Can High-Dose Steroids Lower IgG Levels?

Can High-Dose Steroids Lower IgG Levels?
An adult female patient presented with a history of repeated severe asthma and anaphylactic episodes, and was treated with high-dose systemic corticosteroids (CCS) for months at a time. After a particularly long course of 80-120 mg of oral prednisone, she developed recurrent sinusitis and pneumonia, and was found to have hypogammaglobulinemia. Is there any known causative effect of high-dose steroids in lowering serum immunoglobulin (Ig)G levels?

Joyce Schoettler, MD

This is a very complicated patient. Recurrent anaphylaxis is a relatively rare problem, especially if no recognized cause is apparent. We do see patients with idiopathic recurrent anaphylaxis, and a study was conducted a few years ago at Northwestern University, Feinberg School of Medicine, Chicago, Illinois, that advocated high-dose, relatively long-term oral CCS for this disease.

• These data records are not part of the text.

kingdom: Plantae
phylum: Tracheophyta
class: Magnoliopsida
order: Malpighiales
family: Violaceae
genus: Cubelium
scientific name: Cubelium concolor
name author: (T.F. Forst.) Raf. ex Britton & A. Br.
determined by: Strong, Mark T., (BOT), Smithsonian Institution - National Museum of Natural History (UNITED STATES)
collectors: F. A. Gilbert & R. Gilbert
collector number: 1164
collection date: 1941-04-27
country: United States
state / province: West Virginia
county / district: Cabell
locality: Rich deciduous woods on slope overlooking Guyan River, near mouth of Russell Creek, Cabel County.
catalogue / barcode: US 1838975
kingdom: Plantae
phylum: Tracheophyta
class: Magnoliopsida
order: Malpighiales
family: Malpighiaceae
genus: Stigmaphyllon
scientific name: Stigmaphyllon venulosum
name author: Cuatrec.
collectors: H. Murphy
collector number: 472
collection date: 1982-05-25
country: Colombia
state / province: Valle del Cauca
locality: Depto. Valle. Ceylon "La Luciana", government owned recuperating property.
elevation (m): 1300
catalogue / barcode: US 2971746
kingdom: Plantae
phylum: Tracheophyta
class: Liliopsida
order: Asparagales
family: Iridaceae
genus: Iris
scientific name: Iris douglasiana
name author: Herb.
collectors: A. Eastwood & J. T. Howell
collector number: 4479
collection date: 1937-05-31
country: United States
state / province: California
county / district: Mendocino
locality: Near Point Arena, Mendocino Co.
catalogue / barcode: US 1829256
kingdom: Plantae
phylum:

I prefer to use a combination of oral H1 and H2 antihistamines twice daily (fexofenadine 180 mg + ranitidine 150 mg in the morning and cetirizine 10 mg + ranitidine 150 mg in the evening) as a treatment for recurrent anaphylaxis and only use oral CCS when absolutely necessary.

Long-term oral CCS do reduce IgG levels. The mechanism is unclear, but the patients who I have seen with low IgG levels on oral CCS tend to continue to have low IgG levels after the oral CCS have been removed. A few patients may recover normal IgG levels after stopping oral CCS, but many have persistent low IgG levels. Thus, although the CCS may be worsening your patient's problem, I wouldn't be surprised to see them remain a problem.

Can the patient make antibodies? We immunize such patients with pneumococcal vaccine and haemophilus B conjugate vaccine and check postimmunization antibody titers 2 months later. Even if the total IgG is low, what counts is antibody production. pneumococcal vaccine induces IgG2 antibodies and haemophilus B causes IgG1 antibody production. Thus, these immunizations allow you to determine the status of the patient's immune system. You can also use tetanus toxoid to check whether the patient can recall antigens and mount a response. If he/she makes a good antibody response, then it is likely that the IgG deficiency is not clinically significant.

If the IgG level is more than 10% below the lowest limit of normal in your laboratory, cannot make new antibody responses, and has recurrent bacterial infections, then IgG replacement may be considered. We only use IgG replacement to treat recurrent infections, most commonly sinusitis and bronchitis, in patients with clear-cut IgG deficiency and disease that do not respond to good medical management. However, when appropriate, IgG replacement is an extremely effective treatment. IgG is infused intravenously employing 400 mg/kg every month or so, and the treatment is continued thereafter.

Because Medicare is now reimbursing for the cost of IgG at a rate below what it costs to purchase, and temporarily paying hospital infusion centers nearly twice what they pay to private offices in my personal opinion, this may translate to increased cost to patients.